07/18 U.S. Royalty Trusts

BPT, CRT, DOM, NGT, LRT, MARPS, MTR, TRU

HGT - Hugoton Royalty trust (gas)
DMLP - Dorchester Minerals
PBT - Permian basin trust
SBR - Sabine royalty trust
SJT - San Juan Basin royalty trust
WTE - Williams Coal Seam Gas Trust (gas)

07/16 Canadian Royalty Trusts

Companies

on the NYSE: ERF, AAV, BTE, HTE, PGH, PWE, PVX
index: XTR

Taxes

15% Canadian flat tax is withheld by your broker - which is recoverable at tax time, so yes you get it back when you file the correct tax form (IRS form 1116 - foreign tax credit). Up to $400 of foreign taxes withheld by countries that have tax-treaties with the U.S. are simple to report on a 1040. Larger amounts need 1116 filled out, it’s detailed, but not difficult with tax software.

15% US dividend tax.

Trusts held in IRA’s are treated differently.

Analysis

Generally you ignore “earning” for the trusts and look at free cash flow and dividend coverage from free cash flow. As trusts who will be taxed in 2011 they do not want to show a profit.
FYI, the trust are required to show their financial reports just as if the 2011 tax increase was currently in place; but they add back to cash flow the tax liability.

“Known Reserves” is key to understanding the energy trusts.

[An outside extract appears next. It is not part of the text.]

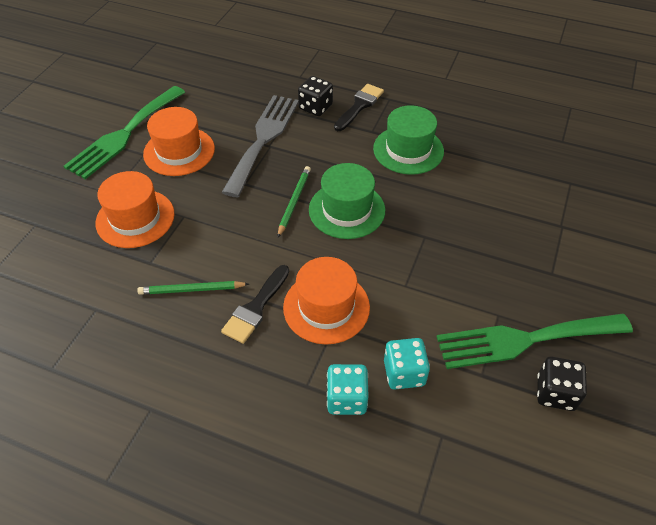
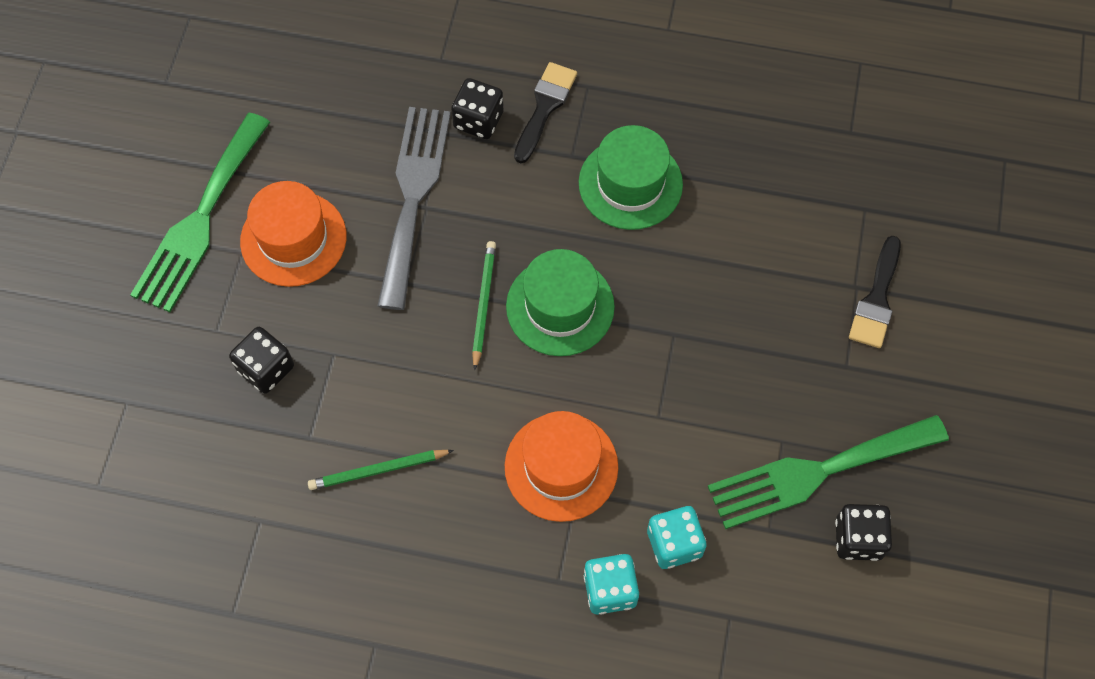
camera: 10 degrees left, 15 degrees up
orange hat [95,171,175,248] -> black dice [229,327,294,394]
black brush [221,265,289,344] -> black brush moved to [849,236,901,348]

It can be express in volume of know oil/gas in ground or by that number divided by expected production to give you “Years of Reserves”. Most often the years of reserves range from 8 to 13. But, they do bid on new leases and add to their “known reserves”. The point being, not just a dividend play, there is real potential for increase in stock price as the know reserve goes up in value along with energy prices.

04/10 Royalty Trusts

gas pipelines

Gas pipelines

Summary

Royalty trusts purchase the rights to royalties from the cash flow and sale of a natural resource company, generally oil or gas. They provide a higher than normal (stocks and bonds) yield. Popular ones are Canadian royalty trusts (canroys) and U.S. royalty trusts (usroys). Each have their advantages.

Pros

Above average income

Royalty trusts generate above average income compared to stocks and bonds.

Depreciation and depletion can be written off

Since the RT is a depreciating asset, a portion of the income is considered a distribution can be written off, i.e. the cost basis is reduced.

Possible tax credit

Some RTs use energy from unconventional resources and may qualify for a fuel tax credit.

Cons

No principal returned at the end of the trust

The original investment is generally never returned at the end of a trust. It is returned as ‘return of capital’ and can be deducted on income tax returns. This is because a RT is a depleting asset that eventually turns into nothing.

Income varies

The income generated varies and is not fixed, like a bond or preferred stock. So a 10% yield may go higher or lower over time. The price of the commodity, generally oil or gas, can vary which impacts the income. Income is usually distributed on a quarterly or monthly basis.

The income is not a dividend

The income generated is not a dividend so it is taxed as such.

Part of the income is considered “return of capital”

Owners are required to file report the pro rata portion of a trust’s total income and expenses on their tax returns. This typically means filing Schedules E and B as well as having additional work with Form 1040.

State income taxes

Owners of trusts are liable for paying income taxes in the states in which the trust generates its royalties. Different states have different thresholds for when taxes have to actually be filed and paid, and the likelihood of owing income tax in multiple states increases with the size of a given ownership position.

U.S. royalty trusts have a finite life

U.S. royalty trusts cannot buy and sell assets (unlike Canadian trusts) thus they have a finite life.

Canadian Royalty Trusts

Canroys are open-ended royalty trusts, meaning they can add assets anytime. Canroy owners pay a 15% foreign tax which is put on the U.S. tax return as a nonrefundable tax credit (i.e reduces your tax payment).

U.S. Royalty Trusts

usroys are closed-end royalty trusts, meaning they have fixed assets. Most usroys are oil and gas related so they are depleting assets and have a finite lifetime.

Details

Look for the expected life left of the trust.